→ To do: Please print the records below exactly as they are.

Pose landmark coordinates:
· · ·

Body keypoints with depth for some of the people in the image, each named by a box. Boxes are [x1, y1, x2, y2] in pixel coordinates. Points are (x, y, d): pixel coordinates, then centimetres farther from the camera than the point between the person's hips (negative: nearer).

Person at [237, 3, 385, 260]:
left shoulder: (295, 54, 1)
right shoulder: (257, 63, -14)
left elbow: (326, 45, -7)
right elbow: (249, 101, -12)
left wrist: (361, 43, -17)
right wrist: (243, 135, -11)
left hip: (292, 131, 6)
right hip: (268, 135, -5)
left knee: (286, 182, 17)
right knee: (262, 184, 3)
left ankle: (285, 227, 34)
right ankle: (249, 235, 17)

· · ·

→ Solution to the problem:
Body keypoints with depth for some of the people in the image, each named by a box. Boxes are [x1, y1, x2, y2] in pixel coordinates. Points are (x, y, d): pixel coordinates, then centimetres farther from the camera than the point between the person's hips (negative: nearer).

Person at [237, 3, 385, 260]:
left shoulder: (295, 54, 1)
right shoulder: (257, 63, -14)
left elbow: (326, 45, -7)
right elbow: (249, 101, -12)
left wrist: (361, 43, -17)
right wrist: (243, 135, -11)
left hip: (292, 131, 6)
right hip: (268, 135, -5)
left knee: (286, 182, 17)
right knee: (262, 184, 3)
left ankle: (285, 227, 34)
right ankle: (249, 235, 17)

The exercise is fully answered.